Press enter after choosing selection
Grade
12

Saltwater

Her looks were like salt

Too little and you begged for more

Too much and it's all you could taste

 

The village men swooned at her

The girls of burlesque fumed with rage

Anger bubbled through their work

How could she be this pretty?

 

On Cristling Lane she lived too solitary for the taste of her suitors

They lined up in search of her wonders

How had she escaped their numerous lucrative traps?

 

The path curved up from the dirt road

Lined with the weeds that wouldn't stop growing

Her front door askew on its hinges and front step caked with last week's mud

The ugly facade to her dwelling compared nothing to her looks

 

A challenge of crystallized glass greeted the guest that dare step in

A maze of twisting hallways confused any visitor

Her room was the workshop, her house the labyrinth

And her looks Ariadne’s string

 

They followed her scent and tuned into her beauty.

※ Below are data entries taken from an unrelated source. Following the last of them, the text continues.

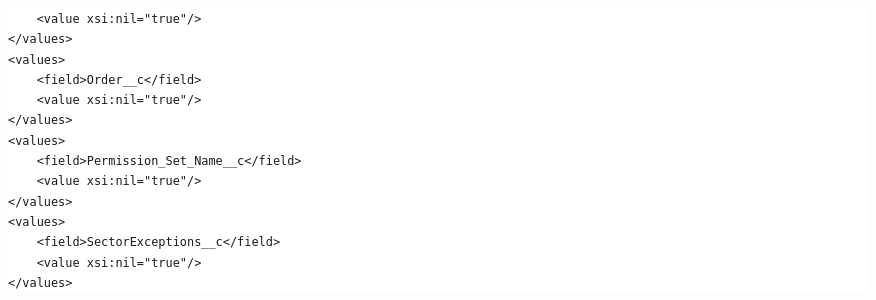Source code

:         <value xsi:nil="true"/>
    </values>
    <values>
        <field>Order__c</field>
        <value xsi:nil="true"/>
    </values>
    <values>
        <field>Permission_Set_Name__c</field>
        <value xsi:nil="true"/>
    </values>
    <values>
        <field>SectorExceptions__c</field>
        <value xsi:nil="true"/>
    </values>
</CustomMetadata>
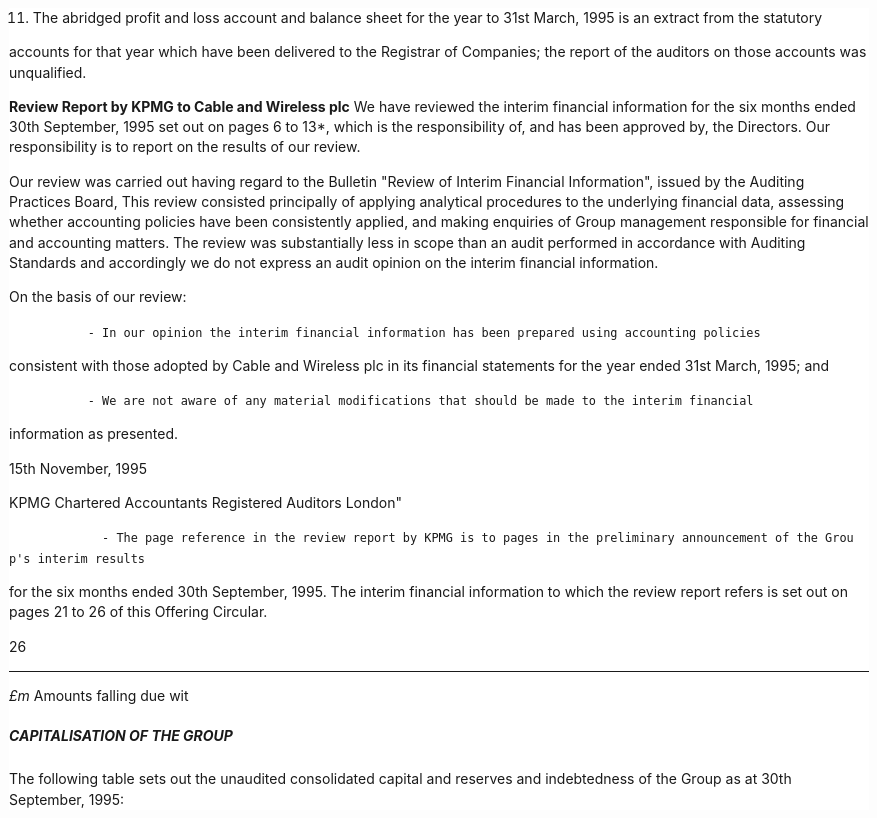 11. The abridged profit and loss account and balance sheet for the year to 31st March, 1995 is an extract from the statutory

accounts for that year which have been delivered to the Registrar of Companies; the report of the auditors on those accounts was
unqualified.

**Review Report by KPMG to Cable and Wireless plc**
We have reviewed the interim financial information for the six months ended 30th September, 1995 set
out on pages 6 to 13*, which is the responsibility of, and has been approved by, the Directors. Our
responsibility is to report on the results of our review.

Our review was carried out having regard to the Bulletin "Review of Interim Financial Information",
issued by the Auditing Practices Board, This review consisted principally of applying analytical
procedures to the underlying financial data, assessing whether accounting policies have been
consistently applied, and making enquiries of Group management responsible for financial and
accounting matters. The review was substantially less in scope than an audit performed in accordance
with Auditing Standards and accordingly we do not express an audit opinion on the interim financial
information.

On the basis of our review:

               - In our opinion the interim financial information has been prepared using accounting policies

consistent with those adopted by Cable and Wireless plc in its financial statements for the year
ended 31st March, 1995; and

               - We are not aware of any material modifications that should be made to the interim financial
information as presented.

15th November, 1995

KPMG
Chartered Accountants
Registered Auditors
London"

                 - The page reference in the review report by KPMG is to pages in the preliminary announcement of the Group's interim results
for the six months ended 30th September, 1995. The interim financial information to which the review report refers is set out
on pages 21 to 26 of this Offering Circular.

26


-----

_£m_
Amounts falling due wit


##### CAPITALISATION OF THE GROUP

The following table sets out the unaudited consolidated capital and reserves and indebtedness of the
Group as at 30th September, 1995:
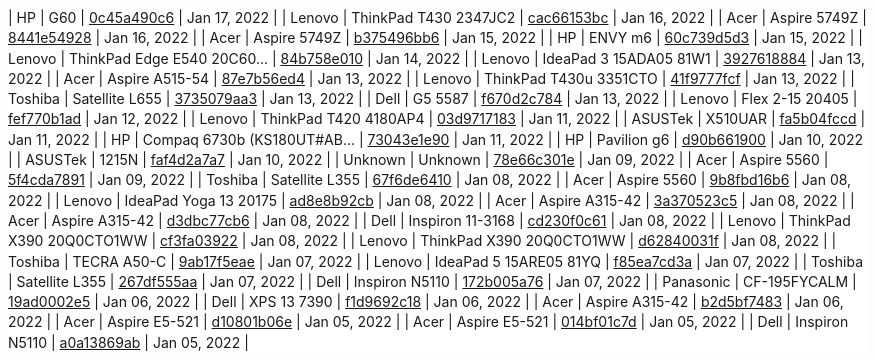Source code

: | HP            | G60                         | [0c45a490c6](https://linux-hardware.org/?probe=0c45a490c6) | Jan 17, 2022 |
| Lenovo        | ThinkPad T430 2347JC2       | [cac66153bc](https://linux-hardware.org/?probe=cac66153bc) | Jan 16, 2022 |
| Acer          | Aspire 5749Z                | [8441e54928](https://linux-hardware.org/?probe=8441e54928) | Jan 16, 2022 |
| Acer          | Aspire 5749Z                | [b375496bb6](https://linux-hardware.org/?probe=b375496bb6) | Jan 15, 2022 |
| HP            | ENVY m6                     | [60c739d5d3](https://linux-hardware.org/?probe=60c739d5d3) | Jan 15, 2022 |
| Lenovo        | ThinkPad Edge E540 20C60... | [84b758e010](https://linux-hardware.org/?probe=84b758e010) | Jan 14, 2022 |
| Lenovo        | IdeaPad 3 15ADA05 81W1      | [3927618884](https://linux-hardware.org/?probe=3927618884) | Jan 13, 2022 |
| Acer          | Aspire A515-54              | [87e7b56ed4](https://linux-hardware.org/?probe=87e7b56ed4) | Jan 13, 2022 |
| Lenovo        | ThinkPad T430u 3351CTO      | [41f9777fcf](https://linux-hardware.org/?probe=41f9777fcf) | Jan 13, 2022 |
| Toshiba       | Satellite L655              | [3735079aa3](https://linux-hardware.org/?probe=3735079aa3) | Jan 13, 2022 |
| Dell          | G5 5587                     | [f670d2c784](https://linux-hardware.org/?probe=f670d2c784) | Jan 13, 2022 |
| Lenovo        | Flex 2-15 20405             | [fef770b1ad](https://linux-hardware.org/?probe=fef770b1ad) | Jan 12, 2022 |
| Lenovo        | ThinkPad T420 4180AP4       | [03d9717183](https://linux-hardware.org/?probe=03d9717183) | Jan 11, 2022 |
| ASUSTek       | X510UAR                     | [fa5b04fccd](https://linux-hardware.org/?probe=fa5b04fccd) | Jan 11, 2022 |
| HP            | Compaq 6730b (KS180UT#AB... | [73043e1e90](https://linux-hardware.org/?probe=73043e1e90) | Jan 11, 2022 |
| HP            | Pavilion g6                 | [d90b661900](https://linux-hardware.org/?probe=d90b661900) | Jan 10, 2022 |
| ASUSTek       | 1215N                       | [faf4d2a7a7](https://linux-hardware.org/?probe=faf4d2a7a7) | Jan 10, 2022 |
| Unknown       | Unknown                     | [78e66c301e](https://linux-hardware.org/?probe=78e66c301e) | Jan 09, 2022 |
| Acer          | Aspire 5560                 | [5f4cda7891](https://linux-hardware.org/?probe=5f4cda7891) | Jan 09, 2022 |
| Toshiba       | Satellite L355              | [67f6de6410](https://linux-hardware.org/?probe=67f6de6410) | Jan 08, 2022 |
| Acer          | Aspire 5560                 | [9b8fbd16b6](https://linux-hardware.org/?probe=9b8fbd16b6) | Jan 08, 2022 |
| Lenovo        | IdeaPad Yoga 13 20175       | [ad8e8b92cb](https://linux-hardware.org/?probe=ad8e8b92cb) | Jan 08, 2022 |
| Acer          | Aspire A315-42              | [3a370523c5](https://linux-hardware.org/?probe=3a370523c5) | Jan 08, 2022 |
| Acer          | Aspire A315-42              | [d3dbc77cb6](https://linux-hardware.org/?probe=d3dbc77cb6) | Jan 08, 2022 |
| Dell          | Inspiron 11-3168            | [cd230f0c61](https://linux-hardware.org/?probe=cd230f0c61) | Jan 08, 2022 |
| Lenovo        | ThinkPad X390 20Q0CTO1WW    | [cf3fa03922](https://linux-hardware.org/?probe=cf3fa03922) | Jan 08, 2022 |
| Lenovo        | ThinkPad X390 20Q0CTO1WW    | [d62840031f](https://linux-hardware.org/?probe=d62840031f) | Jan 08, 2022 |
| Toshiba       | TECRA A50-C                 | [9ab17f5eae](https://linux-hardware.org/?probe=9ab17f5eae) | Jan 07, 2022 |
| Lenovo        | IdeaPad 5 15ARE05 81YQ      | [f85ea7cd3a](https://linux-hardware.org/?probe=f85ea7cd3a) | Jan 07, 2022 |
| Toshiba       | Satellite L355              | [267df555aa](https://linux-hardware.org/?probe=267df555aa) | Jan 07, 2022 |
| Dell          | Inspiron N5110              | [172b005a76](https://linux-hardware.org/?probe=172b005a76) | Jan 07, 2022 |
| Panasonic     | CF-195FYCALM                | [19ad0002e5](https://linux-hardware.org/?probe=19ad0002e5) | Jan 06, 2022 |
| Dell          | XPS 13 7390                 | [f1d9692c18](https://linux-hardware.org/?probe=f1d9692c18) | Jan 06, 2022 |
| Acer          | Aspire A315-42              | [b2d5bf7483](https://linux-hardware.org/?probe=b2d5bf7483) | Jan 06, 2022 |
| Acer          | Aspire E5-521               | [d10801b06e](https://linux-hardware.org/?probe=d10801b06e) | Jan 05, 2022 |
| Acer          | Aspire E5-521               | [014bf01c7d](https://linux-hardware.org/?probe=014bf01c7d) | Jan 05, 2022 |
| Dell          | Inspiron N5110              | [a0a13869ab](https://linux-hardware.org/?probe=a0a13869ab) | Jan 05, 2022 |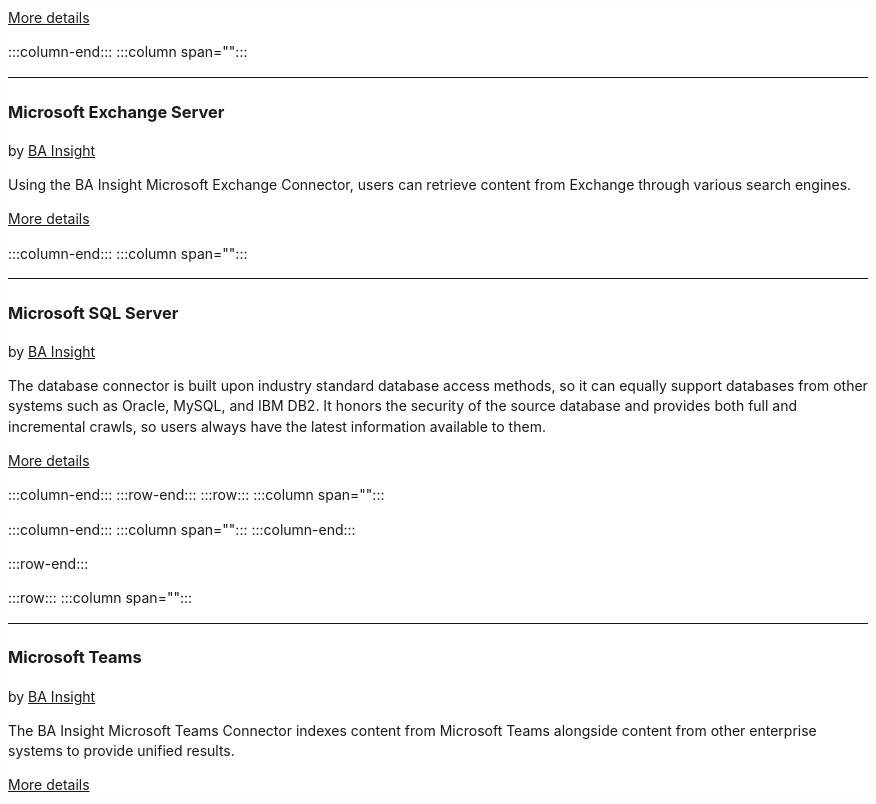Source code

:[More details](https://www.bainsight.com/connectors/microsoft-exchange-connector-sharepoint-azure-elasticsearch/)

:::column-end:::
:::column span="":::

---

### Microsoft Exchange Server

by [BA Insight](https://www.bainsight.com/)

Using the BA Insight Microsoft Exchange Connector, users can retrieve content from Exchange through various search engines.

[More details](https://www.bainsight.com/connectors/microsoft-exchange-server-connector-sharepoint-azure-elasticsearch/)

:::column-end:::
:::column span="":::

---

### Microsoft SQL Server

by [BA Insight](https://www.bainsight.com/)

The database connector is built upon industry standard database access methods, so it can equally support databases from other systems such as Oracle, MySQL, and IBM DB2. It honors the security of the source database and provides both full and incremental crawls, so users always have the latest information available to them.

[More details](https://www.bainsight.com/connectors/sql-connector-sharepoint-azure-elasticsearch/)

:::column-end:::
:::row-end:::
:::row:::
:::column span="":::

   :::column-end:::
   :::column span="":::
   :::column-end:::

:::row-end:::

:::row:::
:::column span="":::

---

### Microsoft Teams

by [BA Insight](https://www.bainsight.com/)

The BA Insight Microsoft Teams Connector indexes content from Microsoft Teams alongside content from other enterprise systems to provide unified results.

[More details](https://www.bainsight.com/connectors/microsoft-teams-connector-for-sharepoint-azure-elasticsearch/)
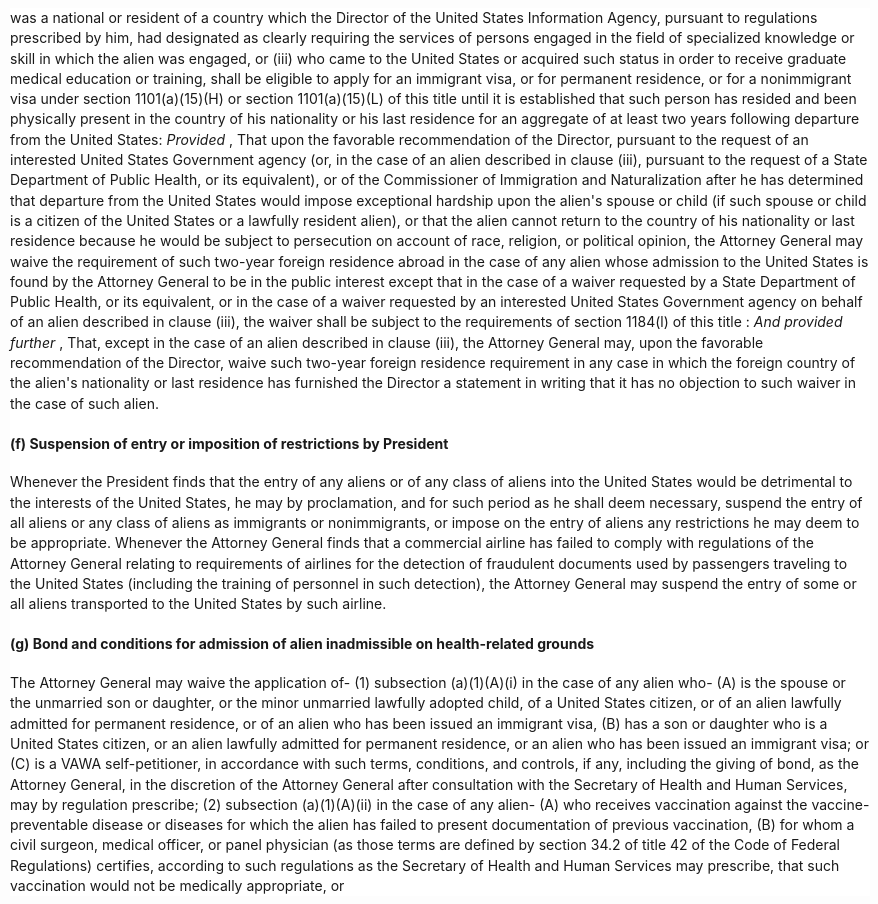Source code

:  was a national or resident of a country which the Director of the United States Information Agency, pursuant to regulations prescribed by him, had designated as clearly requiring the services of persons engaged in the field of specialized knowledge or skill in which the alien was engaged, or (iii) who came to the United States or acquired such status in order to receive graduate medical education or training, shall be eligible to apply for an immigrant visa, or for permanent residence, or for a nonimmigrant visa under section 1101(a)(15\)(H) or
 section 1101(a)(15\)(L) of this title
 until it is established that such person has resided and been physically present in the country of his nationality or his last residence for an aggregate of at least two years following departure from the United States:
 *Provided* 
 , That upon the favorable recommendation of the Director, pursuant to the request of an interested United States Government agency (or, in the case of an alien described in clause (iii), pursuant to the request of a State Department of Public Health, or its equivalent), or of the Commissioner of Immigration and Naturalization after he has determined that departure from the United States would impose exceptional hardship upon the alien's spouse or child (if such spouse or child is a citizen of the United States or a lawfully resident alien), or that the alien cannot return to the country of his nationality or last residence because he would be subject to persecution on account of race, religion, or political opinion, the Attorney General may waive the requirement of such two\-year foreign residence abroad in the case of any alien whose admission to the United States is found by the Attorney General to be in the public interest except that in the case of a waiver requested by a State Department of Public Health, or its equivalent, or in the case of a waiver requested by an interested United States Government agency on behalf of an alien described in clause (iii), the waiver shall be subject to the requirements of
 section 1184(l) of this title
 :
 *And provided further* 
 , That, except in the case of an alien described in clause (iii), the Attorney General may, upon the favorable recommendation of the Director, waive such two\-year foreign residence requirement in any case in which the foreign country of the alien's nationality or last residence has furnished the Director a statement in writing that it has no objection to such waiver in the case of such alien.
#### (f) Suspension of entry or imposition of restrictions by President
 Whenever the President finds that the entry of any aliens or of any class of aliens into the United States would be detrimental to the interests of the United States, he may by proclamation, and for such period as he shall deem necessary, suspend the entry of all aliens or any class of aliens as immigrants or nonimmigrants, or impose on the entry of aliens any restrictions he may deem to be appropriate. Whenever the Attorney General finds that a commercial airline has failed to comply with regulations of the Attorney General relating to requirements of airlines for the detection of fraudulent documents used by passengers traveling to the United States (including the training of personnel in such detection), the Attorney General may suspend the entry of some or all aliens transported to the United States by such airline.
#### (g) Bond and conditions for admission of alien inadmissible on health\-related grounds
 The Attorney General may waive the application of\-
 (1\) subsection (a)(1\)(A)(i) in the case of any alien who\-
 (A) is the spouse or the unmarried son or daughter, or the minor unmarried lawfully adopted child, of a United States citizen, or of an alien lawfully admitted for permanent residence, or of an alien who has been issued an immigrant visa,
 (B) has a son or daughter who is a United States citizen, or an alien lawfully admitted for permanent residence, or an alien who has been issued an immigrant visa; or
 (C) is a VAWA self\-petitioner,
 in accordance with such terms, conditions, and controls, if any, including the giving of bond, as the Attorney General, in the discretion of the Attorney General after consultation with the Secretary of Health and Human Services, may by regulation prescribe;
 (2\) subsection (a)(1\)(A)(ii) in the case of any alien\-
 (A) who receives vaccination against the vaccine\-preventable disease or diseases for which the alien has failed to present documentation of previous vaccination,
 (B) for whom a civil surgeon, medical officer, or panel physician (as those terms are defined by section 34\.2 of title 42 of the Code of Federal Regulations) certifies, according to such regulations as the Secretary of Health and Human Services may prescribe, that such vaccination would not be medically appropriate, or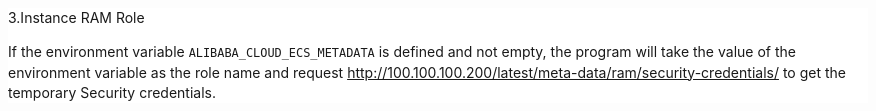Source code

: 
3.Instance RAM Role

If the environment variable `ALIBABA_CLOUD_ECS_METADATA` is defined and not empty, the program will take the value of the environment variable as the role name and request <http://100.100.100.200/latest/meta-data/ram/security-credentials/> to get the temporary Security credentials.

A glimpse of her in the market

A whiff of her flowery perfume drew crowds of hopefuls to her presence

Her looks dazed an audience, puzzled the birds that flew through air

 

Late that September evening her scream echoed through the silent night

Recognized by none, it fell on deaf ears

But she was, they said, never in pain, her fair looks put the thought under lock and key

The screams echoed again off the tavern walls,

She, they said, was asleep, as one man swore to

 

Her skin was purple when they found her,

Swinging from the rafters of her high sloped ceiling, noose tightened around her slender neck, stool tipped on to the ground, her feet swaying in the evening light

Eyes staring forward, into the setting sun

 

She was the fairest they cried

No girl as beautiful as she could be in pain

They wailed and wept over her cold body

 

Salt water wets one's palate for more

Salt had no purpose. Only a mask that  fools the thirsty tongue.

Beauty of the body stays above the beating heart.

Screams share no beauty.  Only pain that fools the lustful eye.